Nina Matheny Roscher (1938—2001) was an American chemist, historian, and advocate for women and minorities in science. Mentoring is an often-undervalued aspect of science, but Roscher’s contributions were so great they got the White House’s attention; in 1998, she received the Presidential Award for Excellence in Science, Mathematics and Engineering Mentoring.
Roscher was born in Uniontown, Pennsylvania in 1938. After receiving a degree in chemistry from the University of Delaware (1960), she earned a PhD in physical organic chemistry in 1964. She taught at the University of Texas and Rutgers University before joining the faculty of American University (AU) in Washington, D.C. in 1974, where she stayed until her death in 2001.
At AU, she was a powerful figure; in addition to teaching chemistry, conducting research on sunscreens, and mentoring graduate students (the majority of whom were female), she held a variety of influential administrative roles including chair of the chemistry department, dean for graduate affairs and research, vice provost for academic services, and dean for faculty affairs.
Her advocacy for female chemists began early (while at Purdue, she founded a chapter of the Honor Society for Women in Chemistry) and never ceased.
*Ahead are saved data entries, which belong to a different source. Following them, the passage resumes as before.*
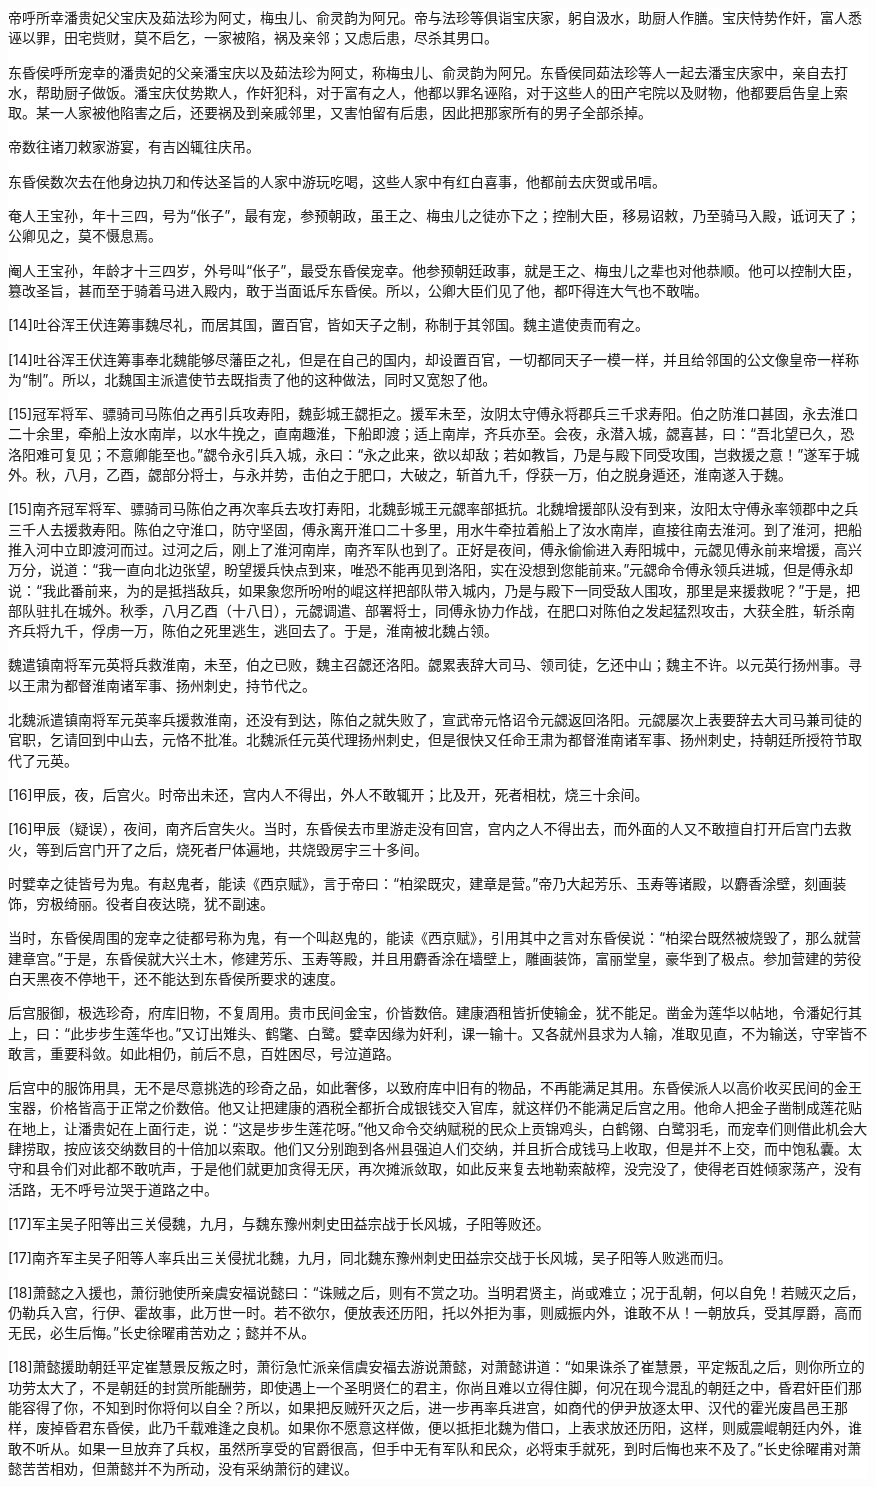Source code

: 帝呼所幸潘贵妃父宝庆及茹法珍为阿丈，梅虫儿、俞灵韵为阿兄。帝与法珍等俱诣宝庆家，躬自汲水，助厨人作膳。宝庆恃势作奸，富人悉诬以罪，田宅赀财，莫不启乞，一家被陷，祸及亲邻；又虑后患，尽杀其男口。

东昏侯呼所宠幸的潘贵妃的父亲潘宝庆以及茹法珍为阿丈，称梅虫儿、俞灵韵为阿兄。东昏侯同茹法珍等人一起去潘宝庆家中，亲自去打水，帮助厨子做饭。潘宝庆仗势欺人，作奸犯科，对于富有之人，他都以罪名诬陷，对于这些人的田产宅院以及财物，他都要启告皇上索取。某一人家被他陷害之后，还要祸及到亲戚邻里，又害怕留有后患，因此把那家所有的男子全部杀掉。

帝数往诸刀敕家游宴，有吉凶辄往庆吊。

东昏侯数次去在他身边执刀和传达圣旨的人家中游玩吃喝，这些人家中有红白喜事，他都前去庆贺或吊唁。

奄人王宝孙，年十三四，号为“伥子”，最有宠，参预朝政，虽王之、梅虫儿之徒亦下之；控制大臣，移易诏敕，乃至骑马入殿，诋诃天了；公卿见之，莫不慑息焉。

阉人王宝孙，年龄才十三四岁，外号叫“伥子”，最受东昏侯宠幸。他参预朝廷政事，就是王之、梅虫儿之辈也对他恭顺。他可以控制大臣，篡改圣旨，甚而至于骑着马进入殿内，敢于当面诋斥东昏侯。所以，公卿大臣们见了他，都吓得连大气也不敢喘。

[14]吐谷浑王伏连筹事魏尽礼，而居其国，置百官，皆如天子之制，称制于其邻国。魏主遣使责而宥之。

[14]吐谷浑王伏连筹事奉北魏能够尽藩臣之礼，但是在自己的国内，却设置百官，一切都同天子一模一样，并且给邻国的公文像皇帝一样称为“制”。所以，北魏国主派遣使节去既指责了他的这种做法，同时又宽恕了他。

[15]冠军将军、骠骑司马陈伯之再引兵攻寿阳，魏彭城王勰拒之。援军未至，汝阴太守傅永将郡兵三千求寿阳。伯之防淮口甚固，永去淮口二十余里，牵船上汝水南岸，以水牛挽之，直南趣淮，下船即渡；适上南岸，齐兵亦至。会夜，永潜入城，勰喜甚，曰：“吾北望已久，恐洛阳难可复见；不意卿能至也。”勰令永引兵入城，永曰：“永之此来，欲以却敌；若如教旨，乃是与殿下同受攻围，岂救援之意！”遂军于城外。秋，八月，乙酉，勰部分将士，与永并势，击伯之于肥口，大破之，斩首九千，俘获一万，伯之脱身遁还，淮南遂入于魏。

[15]南齐冠军将军、骠骑司马陈伯之再次率兵去攻打寿阳，北魏彭城王元勰率部抵抗。北魏增援部队没有到来，汝阳太守傅永率领郡中之兵三千人去援救寿阳。陈伯之守淮口，防守坚固，傅永离开淮口二十多里，用水牛牵拉着船上了汝水南岸，直接往南去淮河。到了淮河，把船推入河中立即渡河而过。过河之后，刚上了淮河南岸，南齐军队也到了。正好是夜间，傅永偷偷进入寿阳城中，元勰见傅永前来增援，高兴万分，说道：“我一直向北边张望，盼望援兵快点到来，唯恐不能再见到洛阳，实在没想到您能前来。”元勰命令傅永领兵进城，但是傅永却说：“我此番前来，为的是抵挡敌兵，如果象您所吩咐的崐这样把部队带入城内，乃是与殿下一同受敌人围攻，那里是来援救呢？”于是，把部队驻扎在城外。秋季，八月乙酉（十八日），元勰调遣、部署将士，同傅永协力作战，在肥口对陈伯之发起猛烈攻击，大获全胜，斩杀南齐兵将九千，俘虏一万，陈伯之死里逃生，逃回去了。于是，淮南被北魏占领。

魏遣镇南将军元英将兵救淮南，未至，伯之已败，魏主召勰还洛阳。勰累表辞大司马、领司徒，乞还中山；魏主不许。以元英行扬州事。寻以王肃为都督淮南诸军事、扬州刺史，持节代之。

北魏派遣镇南将军元英率兵援救淮南，还没有到达，陈伯之就失败了，宣武帝元恪诏令元勰返回洛阳。元勰屡次上表要辞去大司马兼司徒的官职，乞请回到中山去，元恪不批准。北魏派任元英代理扬州刺史，但是很快又任命王肃为都督淮南诸军事、扬州刺史，持朝廷所授符节取代了元英。

[16]甲辰，夜，后宫火。时帝出未还，宫内人不得出，外人不敢辄开；比及开，死者相枕，烧三十余间。

[16]甲辰（疑误），夜间，南齐后宫失火。当时，东昏侯去市里游走没有回宫，宫内之人不得出去，而外面的人又不敢擅自打开后宫门去救火，等到后宫门开了之后，烧死者尸体遍地，共烧毁房宇三十多间。

时嬖幸之徒皆号为鬼。有赵鬼者，能读《西京赋》，言于帝曰：“柏梁既灾，建章是营。”帝乃大起芳乐、玉寿等诸殿，以麝香涂壁，刻画装饰，穷极绮丽。役者自夜达晓，犹不副速。

当时，东昏侯周围的宠幸之徒都号称为鬼，有一个叫赵鬼的，能读《西京赋》，引用其中之言对东昏侯说：“柏梁台既然被烧毁了，那么就营建章宫。”于是，东昏侯就大兴土木，修建芳乐、玉寿等殿，并且用麝香涂在墙壁上，雕画装饰，富丽堂皇，豪华到了极点。参加营建的劳役白天黑夜不停地干，还不能达到东昏侯所要求的速度。

后宫服御，极选珍奇，府库旧物，不复周用。贵市民间金宝，价皆数倍。建康酒租皆折使输金，犹不能足。凿金为莲华以帖地，令潘妃行其上，曰：“此步步生莲华也。”又订出雉头、鹤氅、白鹭。嬖幸因缘为奸利，课一输十。又各就州县求为人输，准取见直，不为输送，守宰皆不敢言，重要科敛。如此相仍，前后不息，百姓困尽，号泣道路。

后宫中的服饰用具，无不是尽意挑选的珍奇之品，如此奢侈，以致府库中旧有的物品，不再能满足其用。东昏侯派人以高价收买民间的金王宝器，价格皆高于正常之价数倍。他又让把建康的酒税全都折合成银钱交入官库，就这样仍不能满足后宫之用。他命人把金子凿制成莲花贴在地上，让潘贵妃在上面行走，说：“这是步步生莲花呀。”他又命令交纳赋税的民众上贡锦鸡头，白鹤翎、白鹭羽毛，而宠幸们则借此机会大肆捞取，按应该交纳数目的十倍加以索取。他们又分别跑到各州县强迫人们交纳，并且折合成钱马上收取，但是并不上交，而中饱私囊。太守和县令们对此都不敢吭声，于是他们就更加贪得无厌，再次摊派敛取，如此反来复去地勒索敲榨，没完没了，使得老百姓倾家荡产，没有活路，无不呼号泣哭于道路之中。

[17]军主吴子阳等出三关侵魏，九月，与魏东豫州刺史田益宗战于长风城，子阳等败还。

[17]南齐军主吴子阳等人率兵出三关侵扰北魏，九月，同北魏东豫州刺史田益宗交战于长风城，吴子阳等人败逃而归。

[18]萧懿之入援也，萧衍驰使所亲虞安福说懿曰：“诛贼之后，则有不赏之功。当明君贤主，尚或难立；况于乱朝，何以自免！若贼灭之后，仍勒兵入宫，行伊、霍故事，此万世一时。若不欲尔，便放表还历阳，托以外拒为事，则威振内外，谁敢不从！一朝放兵，受其厚爵，高而无民，必生后悔。”长史徐曜甫苦劝之；懿并不从。

[18]萧懿援助朝廷平定崔慧景反叛之时，萧衍急忙派亲信虞安福去游说萧懿，对萧懿讲道：“如果诛杀了崔慧景，平定叛乱之后，则你所立的功劳太大了，不是朝廷的封赏所能酬劳，即使遇上一个圣明贤仁的君主，你尚且难以立得住脚，何况在现今混乱的朝廷之中，昏君奸臣们那能容得了你，不知到时你将何以自全？所以，如果把反贼歼灭之后，进一步再率兵进宫，如商代的伊尹放逐太甲、汉代的霍光废昌邑王那样，废掉昏君东昏侯，此乃千载难逢之良机。如果你不愿意这样做，便以抵拒北魏为借口，上表求放还历阳，这样，则威震崐朝廷内外，谁敢不听从。如果一旦放弃了兵权，虽然所享受的官爵很高，但手中无有军队和民众，必将束手就死，到时后悔也来不及了。”长史徐曜甫对萧懿苦苦相劝，但萧懿并不为所动，没有采纳萧衍的建议。
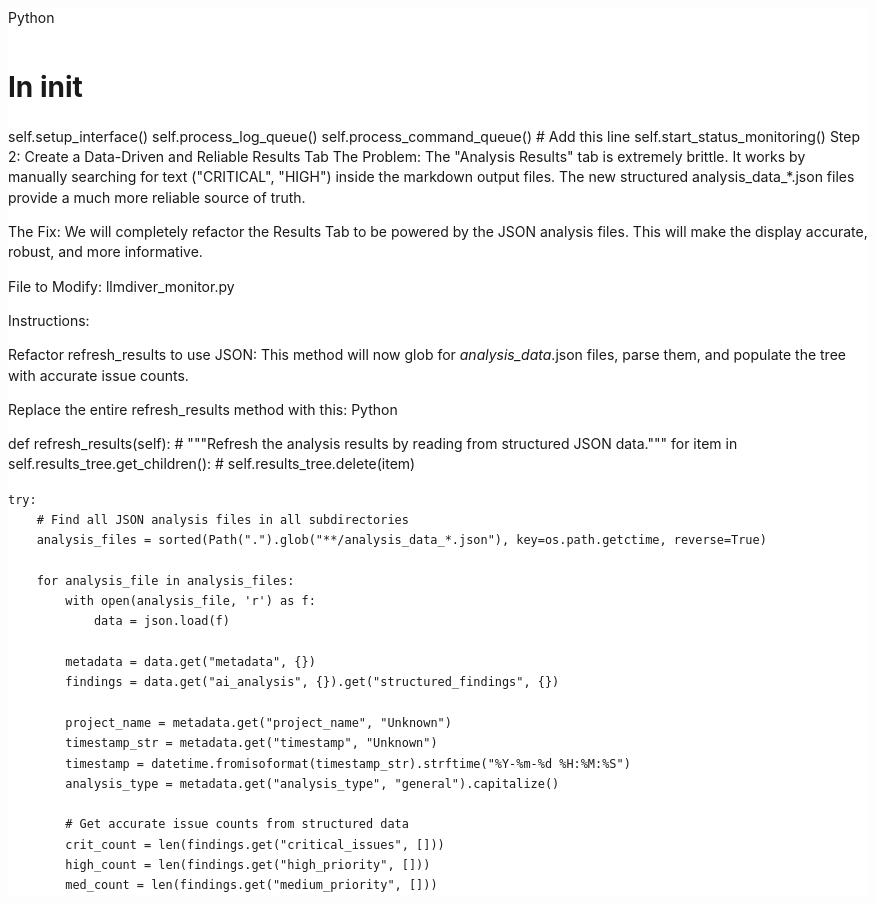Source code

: Python

# In __init__
self.setup_interface()
self.process_log_queue()
self.process_command_queue() # Add this line
self.start_status_monitoring()
Step 2: Create a Data-Driven and Reliable Results Tab
The Problem: The "Analysis Results" tab is extremely brittle. It works by manually searching for text ("CRITICAL", "HIGH") inside the markdown output files. The new structured analysis_data_*.json files provide a much more reliable source of truth.

The Fix: We will completely refactor the Results Tab to be powered by the JSON analysis files. This will make the display accurate, robust, and more informative.

File to Modify: llmdiver_monitor.py

Instructions:

Refactor refresh_results to use JSON: This method will now glob for *analysis_data*.json files, parse them, and populate the tree with accurate issue counts.

Replace the entire refresh_results method with this:
Python

def refresh_results(self): #
    """Refresh the analysis results by reading from structured JSON data."""
    for item in self.results_tree.get_children(): #
        self.results_tree.delete(item)

    try:
        # Find all JSON analysis files in all subdirectories
        analysis_files = sorted(Path(".").glob("**/analysis_data_*.json"), key=os.path.getctime, reverse=True)

        for analysis_file in analysis_files:
            with open(analysis_file, 'r') as f:
                data = json.load(f)

            metadata = data.get("metadata", {})
            findings = data.get("ai_analysis", {}).get("structured_findings", {})

            project_name = metadata.get("project_name", "Unknown")
            timestamp_str = metadata.get("timestamp", "Unknown")
            timestamp = datetime.fromisoformat(timestamp_str).strftime("%Y-%m-%d %H:%M:%S")
            analysis_type = metadata.get("analysis_type", "general").capitalize()

            # Get accurate issue counts from structured data
            crit_count = len(findings.get("critical_issues", []))
            high_count = len(findings.get("high_priority", []))
            med_count = len(findings.get("medium_priority", []))
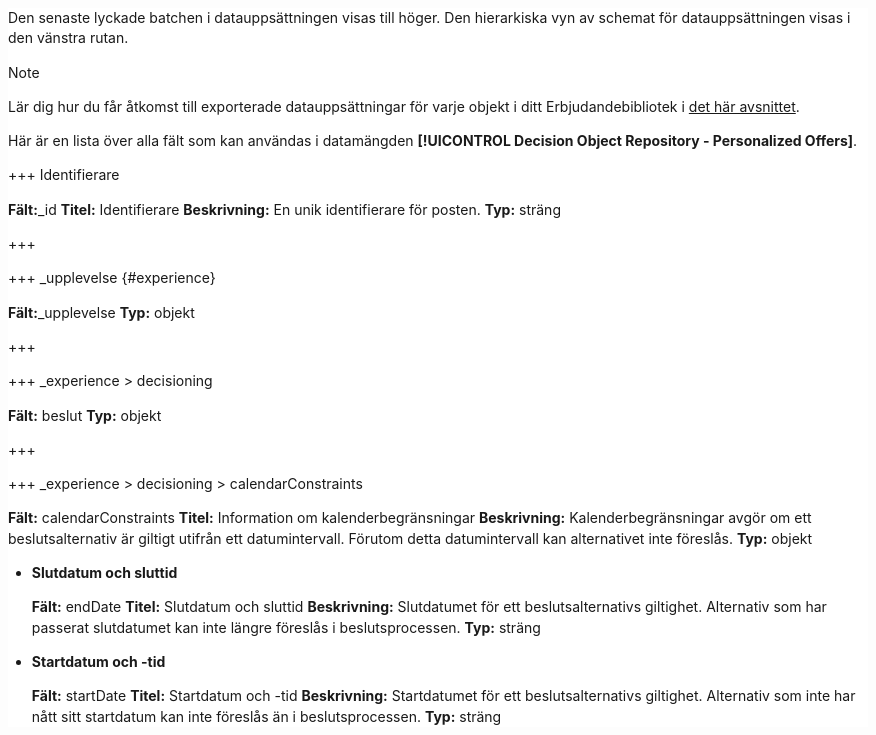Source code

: Den senaste lyckade batchen i datauppsättningen visas till höger. Den hierarkiska vyn av schemat för datauppsättningen visas i den vänstra rutan.

>[!NOTE]
>
>Lär dig hur du får åtkomst till exporterade datauppsättningar för varje objekt i ditt Erbjudandebibliotek i [det här avsnittet](../export-catalog/access-dataset.md).

Här är en lista över alla fält som kan användas i datamängden **[!UICONTROL Decision Object Repository - Personalized Offers]**.



+++ Identifierare

**Fält:**&#x200B;_id
**Titel:** Identifierare
**Beskrivning:** En unik identifierare för posten.
**Typ:** sträng

+++

+++ _upplevelse {#experience}

**Fält:**&#x200B;_upplevelse
**Typ:** objekt

+++

+++ _experience > decisioning

**Fält:** beslut
**Typ:** objekt

+++

+++ _experience > decisioning > calendarConstraints

**Fält:** calendarConstraints
**Titel:** Information om kalenderbegränsningar
**Beskrivning:** Kalenderbegränsningar avgör om ett beslutsalternativ är giltigt utifrån ett datumintervall. Förutom detta datumintervall kan alternativet inte föreslås.
**Typ:** objekt

* **Slutdatum och sluttid**

  **Fält:** endDate
  **Titel:** Slutdatum och sluttid
  **Beskrivning:** Slutdatumet för ett beslutsalternativs giltighet. Alternativ som har passerat slutdatumet kan inte längre föreslås i beslutsprocessen.
  **Typ:** sträng

* **Startdatum och -tid**

  **Fält:** startDate
  **Titel:** Startdatum och -tid
  **Beskrivning:** Startdatumet för ett beslutsalternativs giltighet. Alternativ som inte har nått sitt startdatum kan inte föreslås än i beslutsprocessen.
  **Typ:** sträng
Together with her AU colleague, mathematician Mary Gray, she brought in millions of dollars work of grant money to improve resources for women and minorities in mathematics and science including a science policy apprenticeship. She also administered a National Science Foundation (NSF)-funded reentry program to retrain women with degrees in chemistry or biology who had previously been discouraged from pursuing careers in those fields. The program was immensely successful, with the participants, some of whom had been out of school for over a decade, finding positions in a variety of jobs. In addition to her work at AU, she held a part-time position as program director of science education for the NSF and was very active in the American Chemical Society (ACS).
She was interested in the history of women in chemistry, writing the book Women Chemists (1995), and much of her extensive research on female chemists is archived in the Archives of Women in Science and Engineering at Iowa State University where they are accessible to (and frequently utilized by) science historians. She also looked to the present and future of women in chemistry, analyzing statistics on disparities in training, retention, and compensation of female scientists. There is no doubt that Roscher herself played a key role in ensuring a better and more diverse future for chemistry.